The records →
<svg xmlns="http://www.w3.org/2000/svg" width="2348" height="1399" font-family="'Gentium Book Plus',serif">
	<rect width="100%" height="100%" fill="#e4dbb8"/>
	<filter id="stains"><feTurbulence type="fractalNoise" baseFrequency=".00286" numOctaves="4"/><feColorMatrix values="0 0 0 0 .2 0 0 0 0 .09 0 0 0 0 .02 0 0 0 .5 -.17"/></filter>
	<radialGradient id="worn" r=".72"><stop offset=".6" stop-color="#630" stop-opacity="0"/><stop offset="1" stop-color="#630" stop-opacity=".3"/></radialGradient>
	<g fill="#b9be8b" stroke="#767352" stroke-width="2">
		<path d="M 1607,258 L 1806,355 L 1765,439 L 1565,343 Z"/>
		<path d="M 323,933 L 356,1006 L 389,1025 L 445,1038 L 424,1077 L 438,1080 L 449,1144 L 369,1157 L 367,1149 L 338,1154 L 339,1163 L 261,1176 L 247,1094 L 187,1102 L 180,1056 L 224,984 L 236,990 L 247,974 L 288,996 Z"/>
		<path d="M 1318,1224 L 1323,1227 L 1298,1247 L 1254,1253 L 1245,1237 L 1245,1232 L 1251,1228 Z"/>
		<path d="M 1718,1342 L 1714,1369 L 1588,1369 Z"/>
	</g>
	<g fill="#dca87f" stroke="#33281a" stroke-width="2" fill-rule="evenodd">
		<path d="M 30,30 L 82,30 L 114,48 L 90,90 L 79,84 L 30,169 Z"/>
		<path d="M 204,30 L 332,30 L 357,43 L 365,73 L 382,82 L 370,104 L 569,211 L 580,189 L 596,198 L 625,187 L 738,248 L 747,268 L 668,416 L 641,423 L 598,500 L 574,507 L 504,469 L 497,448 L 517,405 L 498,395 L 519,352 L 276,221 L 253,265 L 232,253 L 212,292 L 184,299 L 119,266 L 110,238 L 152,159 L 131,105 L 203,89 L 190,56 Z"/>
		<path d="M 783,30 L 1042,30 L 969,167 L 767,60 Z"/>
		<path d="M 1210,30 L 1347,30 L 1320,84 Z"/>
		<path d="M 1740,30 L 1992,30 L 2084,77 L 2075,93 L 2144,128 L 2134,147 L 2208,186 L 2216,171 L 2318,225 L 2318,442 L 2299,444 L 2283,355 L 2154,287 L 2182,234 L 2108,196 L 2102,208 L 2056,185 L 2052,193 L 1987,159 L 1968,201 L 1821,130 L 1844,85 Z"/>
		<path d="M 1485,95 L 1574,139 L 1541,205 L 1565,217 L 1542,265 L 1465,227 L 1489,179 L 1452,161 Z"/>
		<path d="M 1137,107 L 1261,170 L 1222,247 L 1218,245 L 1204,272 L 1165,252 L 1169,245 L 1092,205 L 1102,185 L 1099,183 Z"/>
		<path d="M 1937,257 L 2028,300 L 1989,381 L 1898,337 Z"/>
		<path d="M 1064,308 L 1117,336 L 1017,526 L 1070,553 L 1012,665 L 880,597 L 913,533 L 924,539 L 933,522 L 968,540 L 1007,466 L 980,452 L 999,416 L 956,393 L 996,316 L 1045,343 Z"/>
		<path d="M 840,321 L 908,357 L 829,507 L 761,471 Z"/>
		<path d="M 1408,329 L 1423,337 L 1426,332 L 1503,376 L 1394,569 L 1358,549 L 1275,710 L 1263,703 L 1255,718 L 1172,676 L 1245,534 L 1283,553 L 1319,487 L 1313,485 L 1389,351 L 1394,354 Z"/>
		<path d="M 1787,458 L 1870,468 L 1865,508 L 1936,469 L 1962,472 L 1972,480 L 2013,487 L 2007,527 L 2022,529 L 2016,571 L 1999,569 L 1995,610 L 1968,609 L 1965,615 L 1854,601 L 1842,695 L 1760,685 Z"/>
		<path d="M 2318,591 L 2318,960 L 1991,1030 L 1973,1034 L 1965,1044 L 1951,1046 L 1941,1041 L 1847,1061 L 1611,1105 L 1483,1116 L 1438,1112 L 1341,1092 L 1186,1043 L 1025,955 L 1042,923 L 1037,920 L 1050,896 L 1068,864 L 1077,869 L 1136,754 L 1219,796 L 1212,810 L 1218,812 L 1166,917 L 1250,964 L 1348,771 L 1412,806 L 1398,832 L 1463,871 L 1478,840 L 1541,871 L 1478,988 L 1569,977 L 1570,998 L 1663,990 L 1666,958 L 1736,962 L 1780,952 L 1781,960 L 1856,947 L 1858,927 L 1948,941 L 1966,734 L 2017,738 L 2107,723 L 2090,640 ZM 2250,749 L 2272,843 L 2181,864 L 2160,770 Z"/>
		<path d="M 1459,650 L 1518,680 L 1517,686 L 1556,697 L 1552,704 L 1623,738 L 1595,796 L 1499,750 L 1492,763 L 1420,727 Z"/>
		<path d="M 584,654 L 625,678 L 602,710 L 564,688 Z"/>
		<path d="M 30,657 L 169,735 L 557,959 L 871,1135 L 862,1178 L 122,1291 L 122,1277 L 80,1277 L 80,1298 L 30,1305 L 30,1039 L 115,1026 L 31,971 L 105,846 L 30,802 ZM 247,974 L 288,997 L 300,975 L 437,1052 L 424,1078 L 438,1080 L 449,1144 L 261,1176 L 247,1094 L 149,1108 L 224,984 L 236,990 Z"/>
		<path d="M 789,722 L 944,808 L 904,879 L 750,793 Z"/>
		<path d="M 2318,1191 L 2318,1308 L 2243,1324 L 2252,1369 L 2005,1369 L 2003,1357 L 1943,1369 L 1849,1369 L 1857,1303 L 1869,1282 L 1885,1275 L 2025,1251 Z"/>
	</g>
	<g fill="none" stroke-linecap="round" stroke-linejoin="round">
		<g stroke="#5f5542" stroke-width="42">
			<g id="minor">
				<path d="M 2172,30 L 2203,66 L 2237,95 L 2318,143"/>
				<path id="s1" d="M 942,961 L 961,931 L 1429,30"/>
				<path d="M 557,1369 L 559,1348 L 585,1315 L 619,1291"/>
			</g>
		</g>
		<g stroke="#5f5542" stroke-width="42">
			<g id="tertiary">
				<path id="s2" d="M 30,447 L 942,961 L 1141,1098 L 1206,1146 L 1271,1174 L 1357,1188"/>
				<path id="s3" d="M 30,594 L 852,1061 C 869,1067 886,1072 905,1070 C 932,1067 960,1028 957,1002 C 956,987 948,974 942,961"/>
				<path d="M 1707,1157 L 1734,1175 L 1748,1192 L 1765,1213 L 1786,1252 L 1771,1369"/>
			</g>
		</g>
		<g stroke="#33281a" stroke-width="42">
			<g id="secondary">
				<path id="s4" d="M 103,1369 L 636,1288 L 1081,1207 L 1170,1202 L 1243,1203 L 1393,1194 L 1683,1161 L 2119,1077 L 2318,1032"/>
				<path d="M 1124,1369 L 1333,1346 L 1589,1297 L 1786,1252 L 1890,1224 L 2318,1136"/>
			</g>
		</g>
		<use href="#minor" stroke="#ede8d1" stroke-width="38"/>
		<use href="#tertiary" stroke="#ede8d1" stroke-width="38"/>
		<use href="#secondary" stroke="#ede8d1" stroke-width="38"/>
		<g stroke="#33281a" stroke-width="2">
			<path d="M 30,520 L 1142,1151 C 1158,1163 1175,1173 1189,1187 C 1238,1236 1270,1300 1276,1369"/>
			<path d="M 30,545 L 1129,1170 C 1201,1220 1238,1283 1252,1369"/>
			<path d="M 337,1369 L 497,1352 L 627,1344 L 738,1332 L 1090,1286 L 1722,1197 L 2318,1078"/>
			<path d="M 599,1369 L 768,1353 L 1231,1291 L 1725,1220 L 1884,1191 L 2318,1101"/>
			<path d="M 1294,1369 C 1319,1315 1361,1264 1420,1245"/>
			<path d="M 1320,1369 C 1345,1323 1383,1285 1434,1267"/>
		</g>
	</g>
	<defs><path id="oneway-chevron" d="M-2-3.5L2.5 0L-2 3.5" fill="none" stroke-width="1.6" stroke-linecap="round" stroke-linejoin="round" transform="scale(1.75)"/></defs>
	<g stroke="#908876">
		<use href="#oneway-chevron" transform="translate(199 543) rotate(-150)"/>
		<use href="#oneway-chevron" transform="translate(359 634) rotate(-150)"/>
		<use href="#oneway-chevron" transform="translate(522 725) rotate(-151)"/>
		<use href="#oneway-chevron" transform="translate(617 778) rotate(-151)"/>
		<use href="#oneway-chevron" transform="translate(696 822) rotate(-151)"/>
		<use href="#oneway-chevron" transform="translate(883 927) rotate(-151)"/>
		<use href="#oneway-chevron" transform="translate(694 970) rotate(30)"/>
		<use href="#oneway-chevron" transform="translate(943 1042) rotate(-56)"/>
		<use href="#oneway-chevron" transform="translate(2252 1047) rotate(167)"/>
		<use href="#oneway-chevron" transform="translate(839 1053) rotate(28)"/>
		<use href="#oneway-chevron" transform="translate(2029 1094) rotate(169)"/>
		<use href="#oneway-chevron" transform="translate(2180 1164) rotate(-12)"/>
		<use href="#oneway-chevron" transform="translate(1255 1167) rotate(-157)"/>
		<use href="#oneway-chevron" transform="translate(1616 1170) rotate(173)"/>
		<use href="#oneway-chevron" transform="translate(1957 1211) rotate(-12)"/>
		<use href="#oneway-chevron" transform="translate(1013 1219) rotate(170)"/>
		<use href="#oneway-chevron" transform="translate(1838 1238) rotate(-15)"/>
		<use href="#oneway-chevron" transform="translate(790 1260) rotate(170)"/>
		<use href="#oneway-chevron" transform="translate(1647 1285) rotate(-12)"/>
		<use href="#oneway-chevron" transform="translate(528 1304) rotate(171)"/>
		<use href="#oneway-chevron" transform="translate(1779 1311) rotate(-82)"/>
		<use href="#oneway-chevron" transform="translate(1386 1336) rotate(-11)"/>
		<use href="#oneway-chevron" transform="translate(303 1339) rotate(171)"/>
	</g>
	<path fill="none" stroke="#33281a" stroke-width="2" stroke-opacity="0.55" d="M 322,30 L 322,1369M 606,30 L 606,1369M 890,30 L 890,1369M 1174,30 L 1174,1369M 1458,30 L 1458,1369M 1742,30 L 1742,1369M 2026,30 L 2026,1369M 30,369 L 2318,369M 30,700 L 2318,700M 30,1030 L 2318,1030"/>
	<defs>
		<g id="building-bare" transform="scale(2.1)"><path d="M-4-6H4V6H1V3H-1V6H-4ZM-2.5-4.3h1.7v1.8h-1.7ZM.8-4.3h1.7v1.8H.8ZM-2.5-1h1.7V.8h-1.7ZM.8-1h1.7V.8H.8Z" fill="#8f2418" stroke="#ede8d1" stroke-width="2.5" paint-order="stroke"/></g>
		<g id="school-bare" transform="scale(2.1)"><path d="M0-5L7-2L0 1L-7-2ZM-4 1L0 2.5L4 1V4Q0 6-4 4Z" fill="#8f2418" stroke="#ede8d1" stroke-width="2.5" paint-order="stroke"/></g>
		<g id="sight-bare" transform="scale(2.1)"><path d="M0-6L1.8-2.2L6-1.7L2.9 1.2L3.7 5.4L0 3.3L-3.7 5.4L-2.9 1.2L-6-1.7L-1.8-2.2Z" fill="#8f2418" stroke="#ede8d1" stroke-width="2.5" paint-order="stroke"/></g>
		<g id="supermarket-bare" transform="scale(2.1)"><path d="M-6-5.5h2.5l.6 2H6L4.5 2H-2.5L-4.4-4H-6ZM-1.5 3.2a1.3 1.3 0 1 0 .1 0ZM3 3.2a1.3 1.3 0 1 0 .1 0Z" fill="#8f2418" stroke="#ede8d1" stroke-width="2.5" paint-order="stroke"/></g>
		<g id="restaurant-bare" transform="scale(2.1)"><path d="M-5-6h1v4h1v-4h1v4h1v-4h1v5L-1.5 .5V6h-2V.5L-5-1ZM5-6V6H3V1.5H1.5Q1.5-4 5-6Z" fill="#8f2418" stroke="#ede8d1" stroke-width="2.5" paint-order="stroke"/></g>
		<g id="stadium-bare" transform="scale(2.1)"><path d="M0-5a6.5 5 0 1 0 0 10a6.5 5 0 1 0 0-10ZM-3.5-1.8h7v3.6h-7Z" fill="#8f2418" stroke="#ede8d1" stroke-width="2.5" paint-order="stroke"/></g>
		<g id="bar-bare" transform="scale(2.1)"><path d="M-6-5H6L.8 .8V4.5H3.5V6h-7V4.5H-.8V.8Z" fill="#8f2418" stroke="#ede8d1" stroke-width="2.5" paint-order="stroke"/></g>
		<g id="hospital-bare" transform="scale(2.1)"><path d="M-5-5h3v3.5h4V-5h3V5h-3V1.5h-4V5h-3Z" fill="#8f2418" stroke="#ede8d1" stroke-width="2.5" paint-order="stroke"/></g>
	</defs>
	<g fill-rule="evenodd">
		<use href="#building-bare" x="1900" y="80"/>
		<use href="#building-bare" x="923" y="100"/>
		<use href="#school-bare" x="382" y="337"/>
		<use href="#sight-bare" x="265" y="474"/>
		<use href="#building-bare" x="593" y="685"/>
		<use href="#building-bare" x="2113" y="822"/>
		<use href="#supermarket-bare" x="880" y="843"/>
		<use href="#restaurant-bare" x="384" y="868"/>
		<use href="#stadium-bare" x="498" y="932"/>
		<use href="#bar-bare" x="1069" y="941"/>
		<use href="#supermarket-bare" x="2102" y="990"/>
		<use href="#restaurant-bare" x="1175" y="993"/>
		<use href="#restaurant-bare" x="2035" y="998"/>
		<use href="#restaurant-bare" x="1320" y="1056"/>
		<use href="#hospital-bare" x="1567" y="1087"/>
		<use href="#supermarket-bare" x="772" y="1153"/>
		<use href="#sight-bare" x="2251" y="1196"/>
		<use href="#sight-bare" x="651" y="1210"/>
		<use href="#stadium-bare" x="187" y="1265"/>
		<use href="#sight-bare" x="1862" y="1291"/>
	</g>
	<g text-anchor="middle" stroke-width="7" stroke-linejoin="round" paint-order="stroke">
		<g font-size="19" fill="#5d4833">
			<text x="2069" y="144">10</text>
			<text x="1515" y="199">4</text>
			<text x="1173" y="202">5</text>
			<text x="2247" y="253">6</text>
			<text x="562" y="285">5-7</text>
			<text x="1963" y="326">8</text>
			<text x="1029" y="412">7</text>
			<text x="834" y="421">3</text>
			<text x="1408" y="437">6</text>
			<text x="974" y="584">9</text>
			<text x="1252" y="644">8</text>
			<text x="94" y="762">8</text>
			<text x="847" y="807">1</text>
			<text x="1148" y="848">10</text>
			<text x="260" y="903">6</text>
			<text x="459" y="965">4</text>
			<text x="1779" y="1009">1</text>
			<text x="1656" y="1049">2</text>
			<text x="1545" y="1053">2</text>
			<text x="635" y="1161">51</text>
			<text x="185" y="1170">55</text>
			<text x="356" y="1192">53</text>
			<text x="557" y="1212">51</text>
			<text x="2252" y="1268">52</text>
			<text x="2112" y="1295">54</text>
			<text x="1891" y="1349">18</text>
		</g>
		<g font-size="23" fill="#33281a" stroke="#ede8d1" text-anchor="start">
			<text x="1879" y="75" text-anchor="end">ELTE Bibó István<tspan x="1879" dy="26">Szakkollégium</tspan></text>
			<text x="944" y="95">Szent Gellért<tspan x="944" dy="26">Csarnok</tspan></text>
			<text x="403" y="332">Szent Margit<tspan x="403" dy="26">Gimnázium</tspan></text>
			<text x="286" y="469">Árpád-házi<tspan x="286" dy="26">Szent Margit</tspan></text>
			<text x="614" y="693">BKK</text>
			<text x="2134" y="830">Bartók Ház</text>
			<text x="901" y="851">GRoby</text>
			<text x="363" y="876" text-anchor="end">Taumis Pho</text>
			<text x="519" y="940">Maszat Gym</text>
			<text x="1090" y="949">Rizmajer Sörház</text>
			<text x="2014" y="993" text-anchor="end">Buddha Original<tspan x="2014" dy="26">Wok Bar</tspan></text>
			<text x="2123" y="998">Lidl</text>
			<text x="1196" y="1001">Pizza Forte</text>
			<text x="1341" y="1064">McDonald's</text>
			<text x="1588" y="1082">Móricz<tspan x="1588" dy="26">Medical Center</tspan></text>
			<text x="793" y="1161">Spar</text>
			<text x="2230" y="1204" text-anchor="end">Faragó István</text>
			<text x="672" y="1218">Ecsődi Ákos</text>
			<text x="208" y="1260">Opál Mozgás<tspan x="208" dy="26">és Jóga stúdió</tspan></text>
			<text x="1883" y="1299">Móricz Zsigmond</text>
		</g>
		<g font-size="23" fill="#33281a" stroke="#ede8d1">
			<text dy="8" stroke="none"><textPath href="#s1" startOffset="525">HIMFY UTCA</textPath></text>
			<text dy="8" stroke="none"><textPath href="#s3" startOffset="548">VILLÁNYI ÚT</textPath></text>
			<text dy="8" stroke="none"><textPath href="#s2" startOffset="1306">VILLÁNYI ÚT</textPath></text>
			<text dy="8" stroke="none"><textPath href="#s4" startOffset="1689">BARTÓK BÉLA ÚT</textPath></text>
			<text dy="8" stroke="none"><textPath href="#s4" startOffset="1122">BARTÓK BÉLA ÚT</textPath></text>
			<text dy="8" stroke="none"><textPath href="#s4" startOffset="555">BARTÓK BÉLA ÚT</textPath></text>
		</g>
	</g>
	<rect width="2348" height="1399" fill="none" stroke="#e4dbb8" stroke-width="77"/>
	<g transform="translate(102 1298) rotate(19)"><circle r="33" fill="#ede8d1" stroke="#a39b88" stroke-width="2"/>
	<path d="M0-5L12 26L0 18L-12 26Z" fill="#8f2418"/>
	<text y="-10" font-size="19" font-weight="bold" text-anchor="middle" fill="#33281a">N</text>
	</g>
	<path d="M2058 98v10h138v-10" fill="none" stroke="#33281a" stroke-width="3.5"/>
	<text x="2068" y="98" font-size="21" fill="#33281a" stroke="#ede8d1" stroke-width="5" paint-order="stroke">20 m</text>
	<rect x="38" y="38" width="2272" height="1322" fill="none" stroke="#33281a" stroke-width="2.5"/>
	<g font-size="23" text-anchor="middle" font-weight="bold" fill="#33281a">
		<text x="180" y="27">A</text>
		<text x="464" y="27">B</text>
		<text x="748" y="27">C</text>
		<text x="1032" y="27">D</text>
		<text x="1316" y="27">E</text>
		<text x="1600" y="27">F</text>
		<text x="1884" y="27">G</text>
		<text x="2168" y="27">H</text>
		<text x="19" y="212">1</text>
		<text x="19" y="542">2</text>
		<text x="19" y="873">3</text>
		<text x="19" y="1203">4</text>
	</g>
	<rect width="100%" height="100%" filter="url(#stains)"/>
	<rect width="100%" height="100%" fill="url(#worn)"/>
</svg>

Goal of the exercise → With the string "worn" as the key, filter the data above and show the lines that match.

Written response →
	<radialGradient id="worn" r=".72"><stop offset=".6" stop-color="#630" stop-opacity="0"/><stop offset="1" stop-color="#630" stop-opacity=".3"/></radialGradient>
	<rect width="100%" height="100%" fill="url(#worn)"/>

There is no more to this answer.